What the exercise asks:
An exact reproduction of the listing is wanted, with the pictures dropped.

Records:

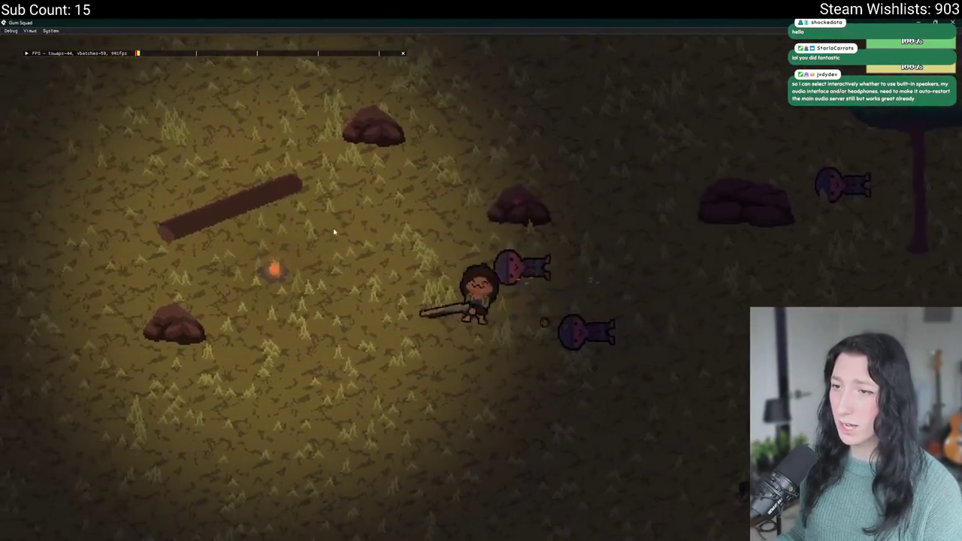
Walk up the map and across the field into the sandy loot area beside the loot hole
key("s")
key("a")
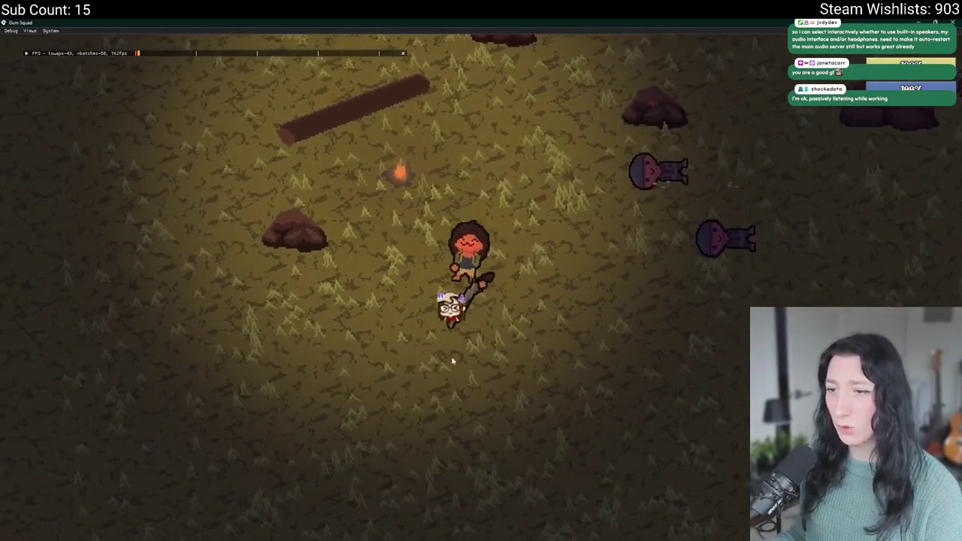
key("w")
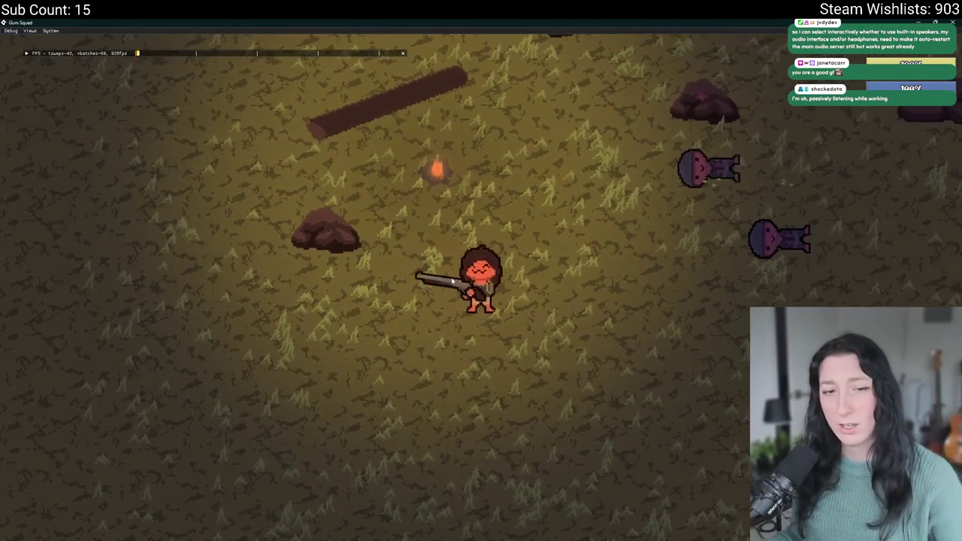
key("w")
key("w")
key("a")
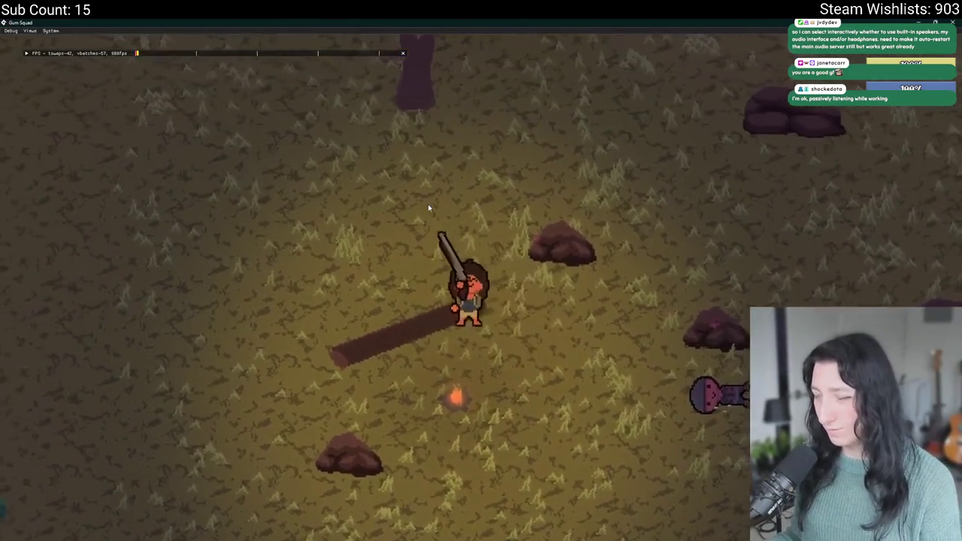
key("w")
key("a")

Exercise answer:
Walk up the map and across the field into the sandy loot area beside the loot hole
key("s")
key("a")
key("w")
key("w")
key("w")
key("a")
key("w")
key("a")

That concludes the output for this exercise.